Winston Lord, a native Washingtonian and executive director of the Washington Baseball Club, said he believes that having a baseball team would bring more visitors into the city and would be an important component of civic unity.
"This is a program that is responsible," Lord said. "The funds will not be competing with money for other issues."
Chris Weiss, executive director of the D.C. Environmental Network, said he is among residents who support the return of baseball to the District but not a new taxpayer-financed stadium.
"We want baseball, but we want to make sure that the funding package that comes out of the council doesn’t negatively affect [other programs]. We can’t afford to make a mistake with this," he said.
D.C. residents also expressed concern during the hearing about the track record of new baseball stadiums in other cities and their economic impact.

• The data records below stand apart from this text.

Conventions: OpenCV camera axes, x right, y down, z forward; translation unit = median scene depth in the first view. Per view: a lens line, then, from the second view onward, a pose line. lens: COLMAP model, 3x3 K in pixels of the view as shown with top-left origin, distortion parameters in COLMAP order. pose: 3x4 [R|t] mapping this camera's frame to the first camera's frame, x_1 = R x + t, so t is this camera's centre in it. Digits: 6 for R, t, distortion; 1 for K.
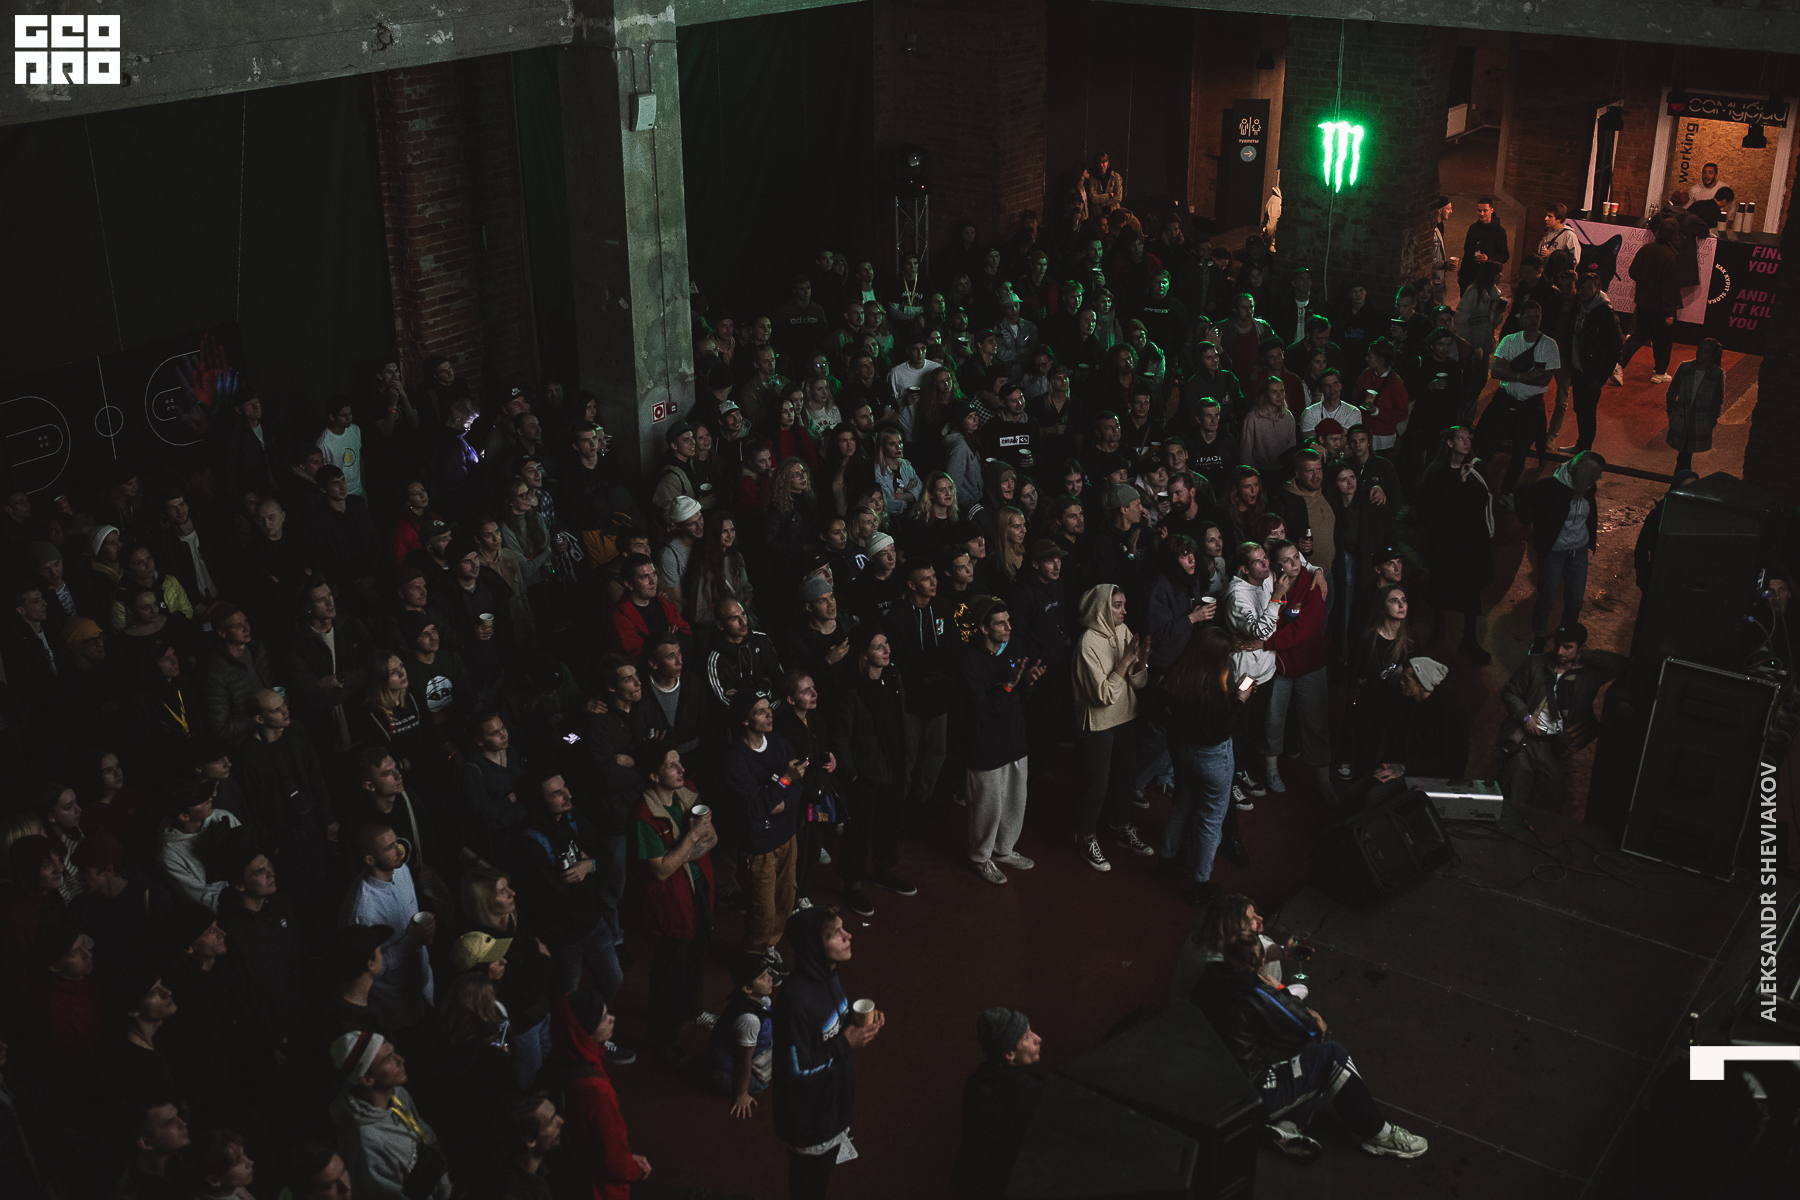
lens RADIAL K [[1880.3, 0, 904.9], [0, 1880.3, 617.7], [0, 0, 1]] dist [0.058756, 0.000000]
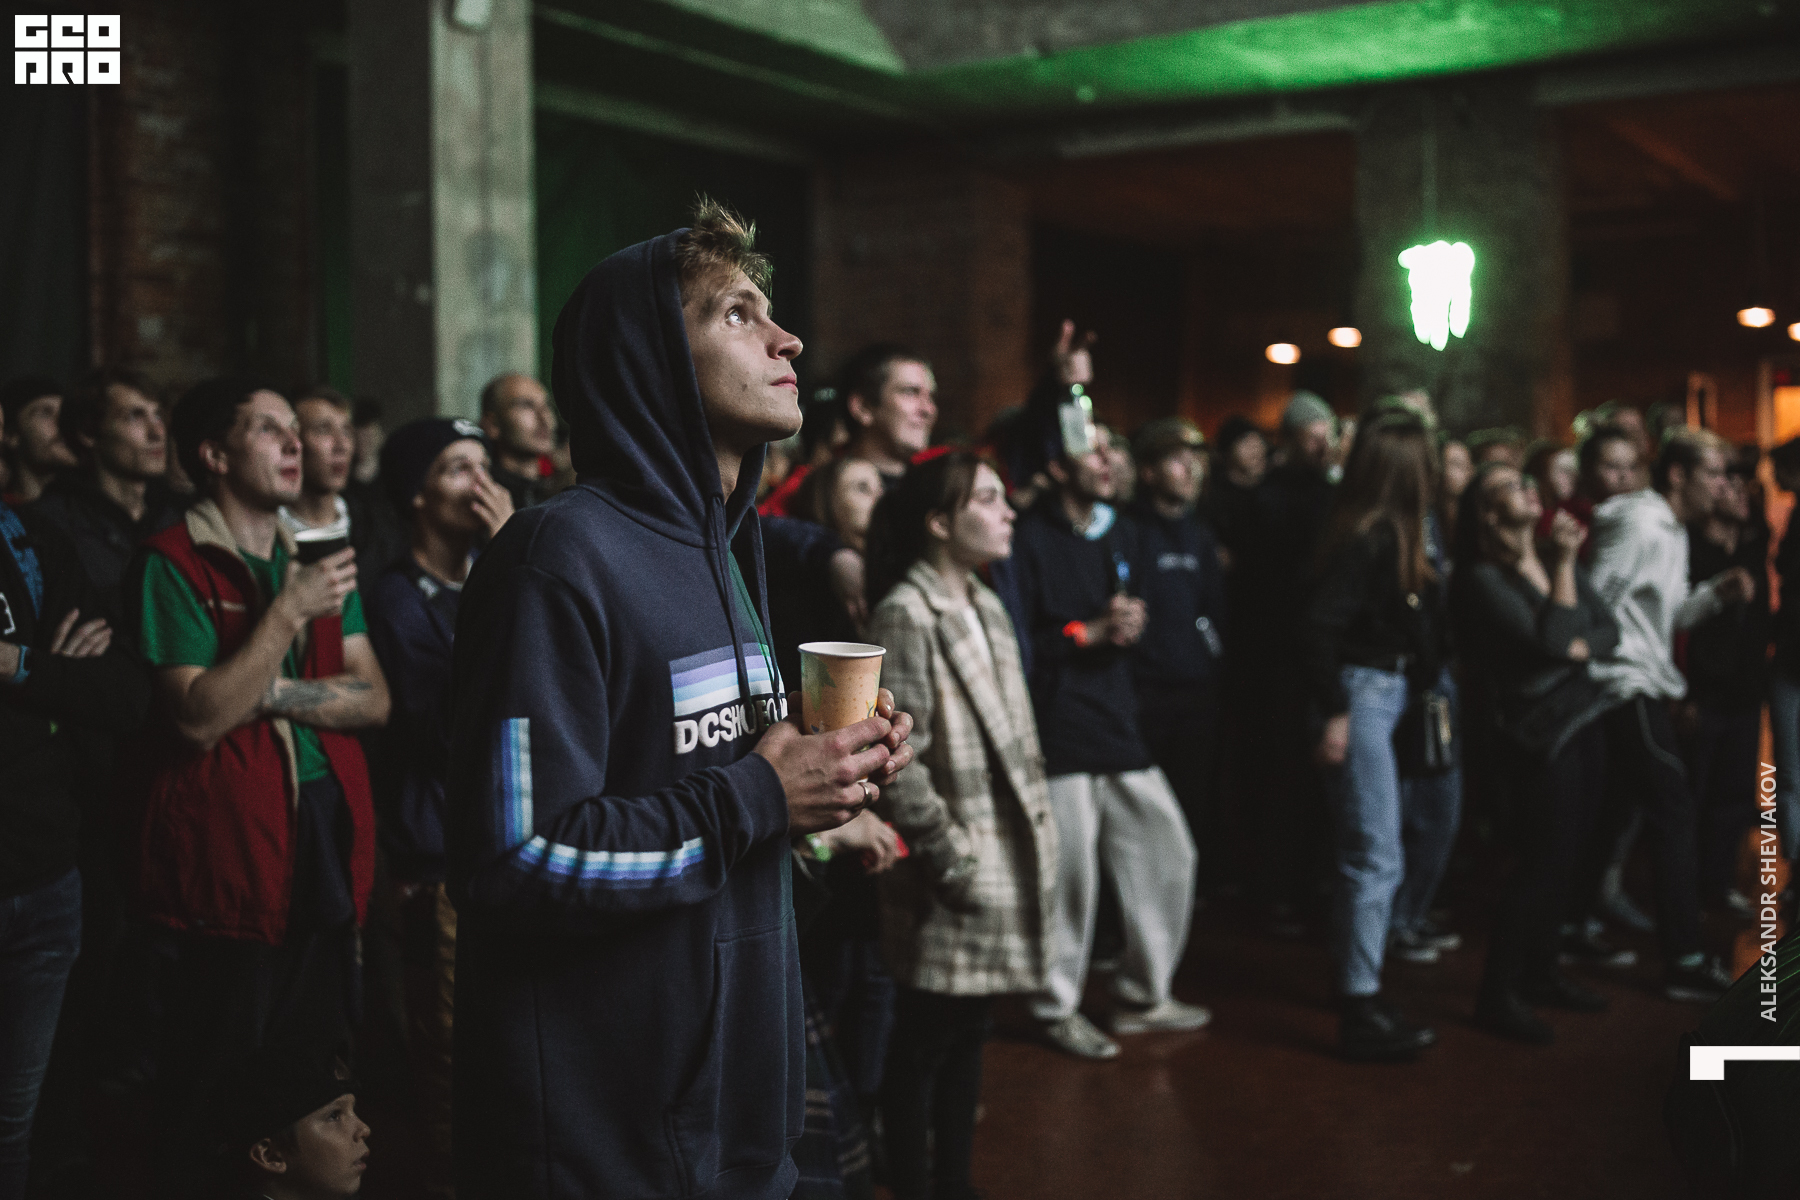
lens RADIAL K [[1880.3, 0, 906.0], [0, 1880.3, 601.2], [0, 0, 1]] dist [0.058756, 0.000000]
pose [[0.999385, -0.000380, 0.035077, -0.008830], [0.012407, 0.939138, -0.343317, 0.142257], [-0.032811, 0.343541, 0.938564, 0.404663]]
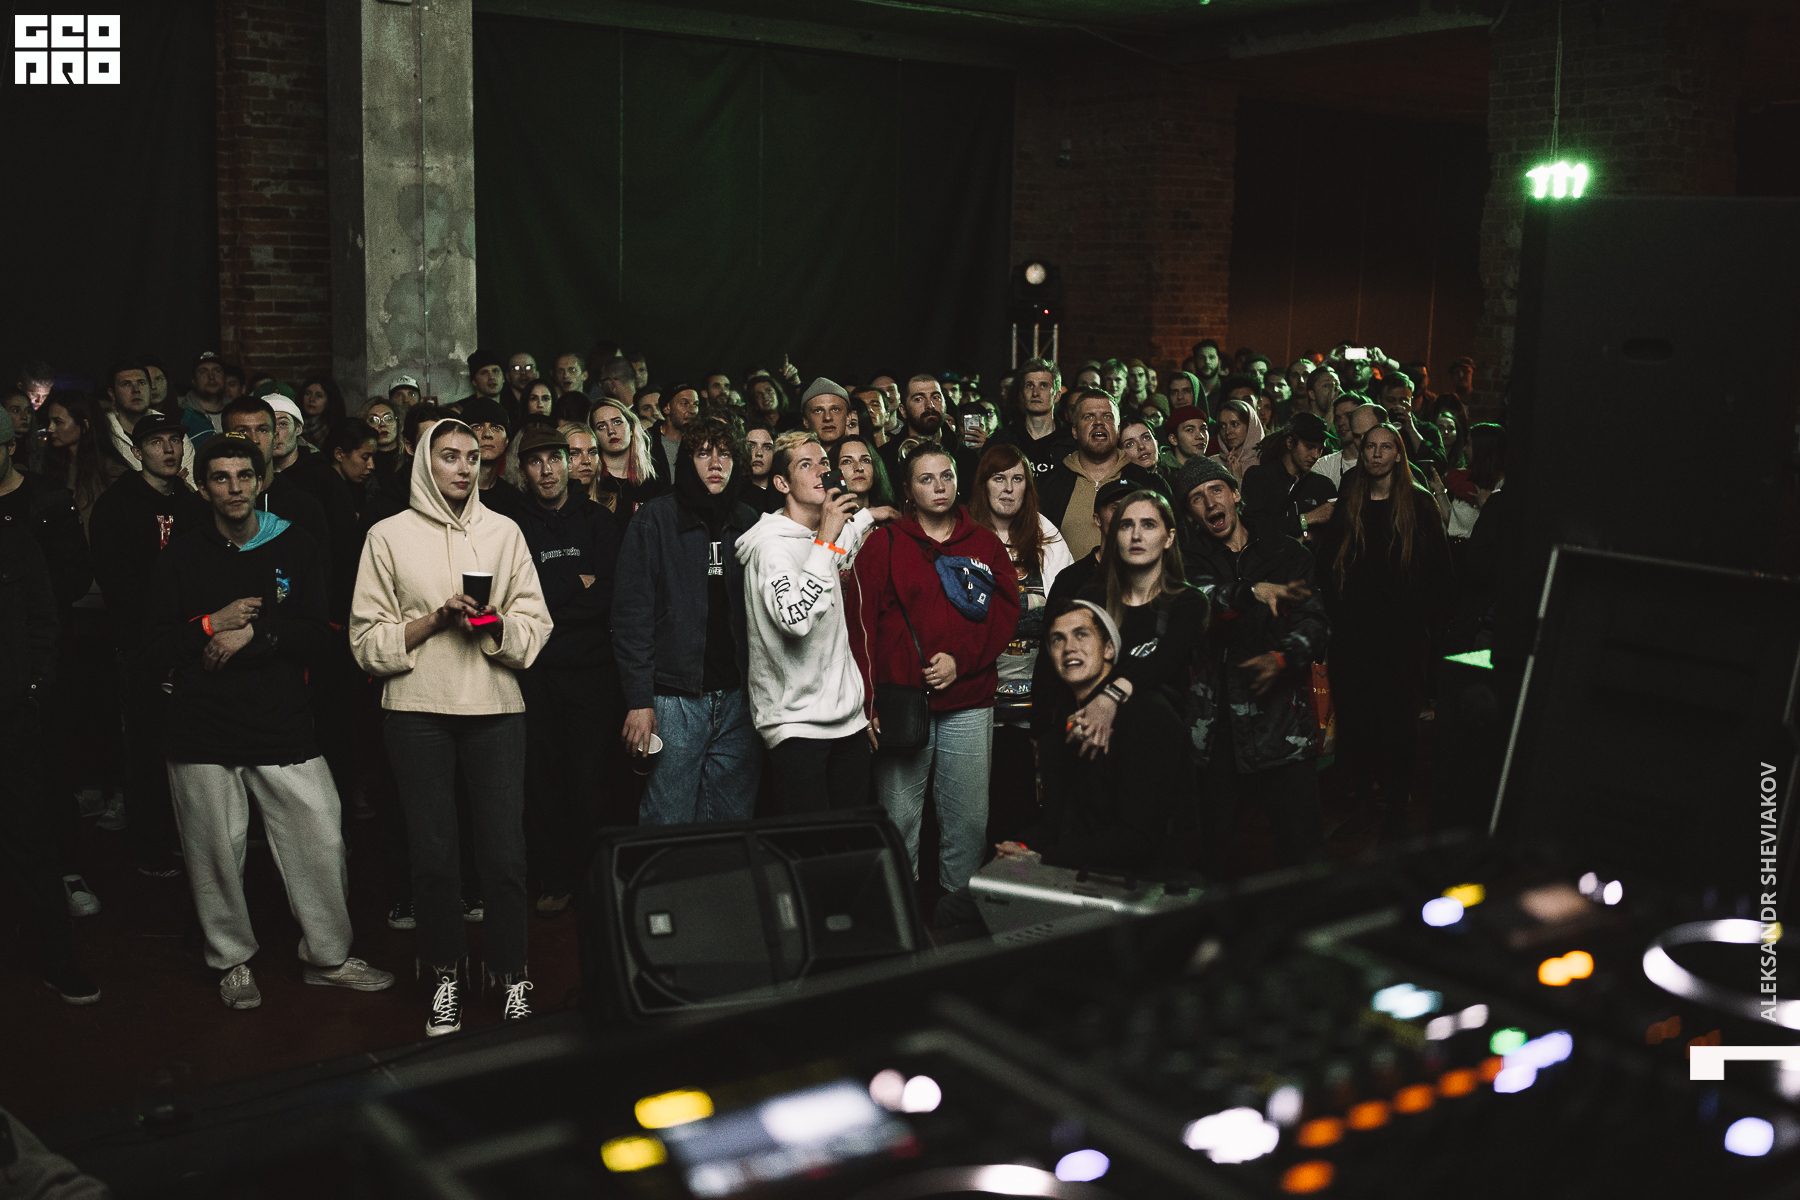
lens RADIAL K [[1880.3, 0, 901.9], [0, 1880.3, 580.4], [0, 0, 1]] dist [0.058756, 0.000000]
pose [[0.942964, 0.076097, -0.324081, 0.275504], [-0.160884, 0.956457, -0.243530, 0.095802], [0.291438, 0.281779, 0.914147, 0.403729]]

Ed Lazere, executive director of the D.C. Fiscal Policy Institute, addressed that concern in a recent study of 25 stadiums built between 1978 and 1992, which found that the public cost was not balanced by generating enough tax revenue.
Norouzi said she believes the mayor should be concentrating on improving city services as the best way to improve economic conditions and attract more residents to the District, rather than building a new stadium.
"The mayor is out of touch with the real need of the community," she said. "Our main message is: We want a strong safety net. We don’t want a stadium."